PNN – Kamis, 10 Juli 2025. Dalam beberapa waktu terakhir, Indeks Prestasi Kumulatif atau yang biasa disebut IPK mahasiswa di Indonesia tengah menjadi sorotan public. Peningkatan nominal yang tertera pada transkrip nilai yang signifikan menjadi buah bibir di kalangan pengamat-pengamat di industry Pendidikan. Bahkan untuk saat ini mendapatkan IPK diatas tiga koma adalah suatu hal yang lumrah di kalangan para mahasiswa. Perubahan yang signifikan ini menjadi salah satu tolak ukur pesatnya kemajuan bidang Pendidikan di Indonesia.
IPK merupakan indikator penilaian yang diterapkan di kampus-kampus Indonesia dengan skala 4. Berdasarkan Permendikbud No. 3 tahun 2020, IPK menjadi ukuran keberhasilan akademik mahasiswa yang dihitung dari rata-rata tertimbang semua nilai mata kuliah yang telah ditempuh sampai dengan waktu tertentu. IPK seringkali digunakan mahasiswa sebagai patokan dalam keberhasilannya selama belajar di perkuliahan. Tak hanya itu, di sejumlah perusahaan, IPK menjadi salah satu syarat yang digunakan dalam proses kualifikasi.

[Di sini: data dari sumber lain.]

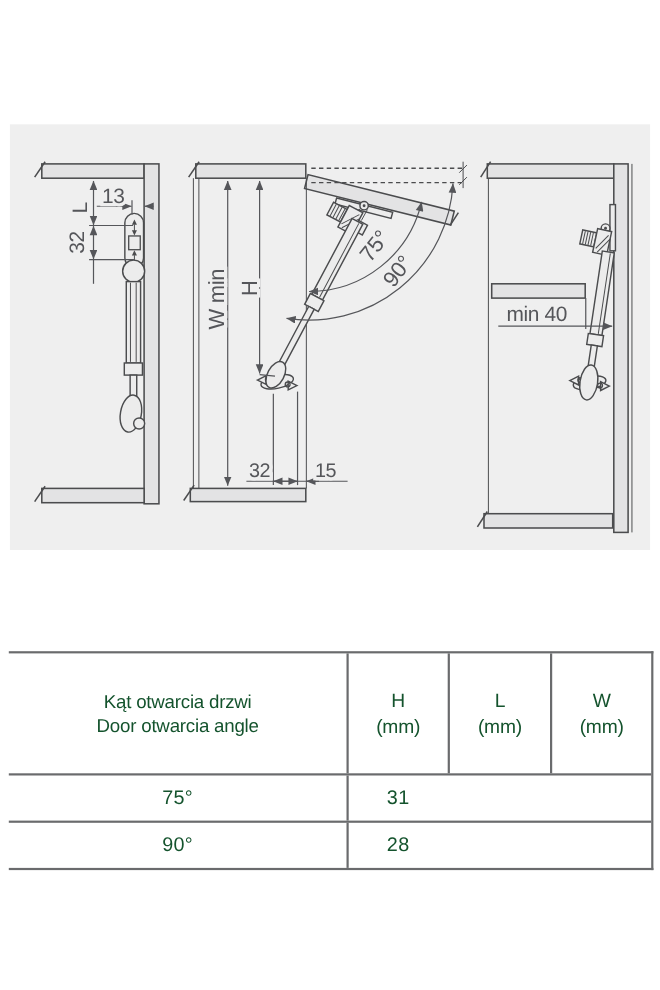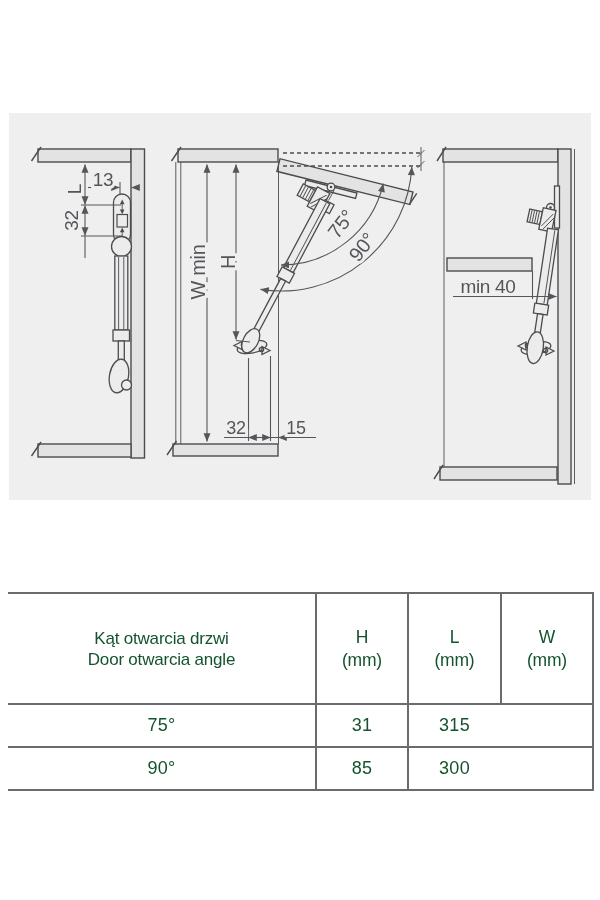--- a/index.html
+++ b/index.html
@@ -248,7 +248,6 @@
     <div class="trow data first">
       <div class="tcell num">75°</div>
       <div class="tcell v num">31</div>
-      <div class="tcell v num">315</div>
     </div>
 
     <div class="trow data">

Transkrip nilai yang dihiasi dengan angka-angka nyaris sempurna kini bukan lagi fenomena langka. Fenomena tersebut disebut dengan “inflasi IPK”, yakni tren kenaikan nilai mahasiswa secara konsisten yang muncul di berbagai perguruan tinggi. Tren kenaikan IPK ini mulai terlihat sejak masa pandemi COVID-19. Beralihnya sistem pembelajaran ke digital diyakini membawa dampak besar. Korelasi antara nilai akademik dan kemampuan nyata di lapangan tidak selalu sejalan. Salah satu penyebab utamanya adalah standar penilaian yang berbeda-beda antar kampus, bahkan antar dosen.
Pemerintah sebenarnya sudah meluncurkan sistem Merdeka Belajar Kampus Merdeka (MBKM) untuk menjembatani dunia akademik dan industri. Sistem tersebut memungkinkan mahasiswa belajar lewat magang, riset, hingga aktivitas sosial. Namun di lapangan, implementasinya masih jauh dari ideal. Banyak dosen belum dibekali pemahaman mendalam untuk merancang metode belajar dan asesmen yang tepat. Akibatnya, mutu pembelajaran menjadi timpang antar kampus, bahkan dalam satu universitas. Untuk menjaga agar IPK tetap menjadi indikator yang bermakna, pentingnya evaluasi menyeluruh dalam dunia pendidikan tinggi. Monitoring ketat, pelatihan dosen, serta keterlibatan industri dalam asesmen dinilai sebagai kunci reformasi penilaian.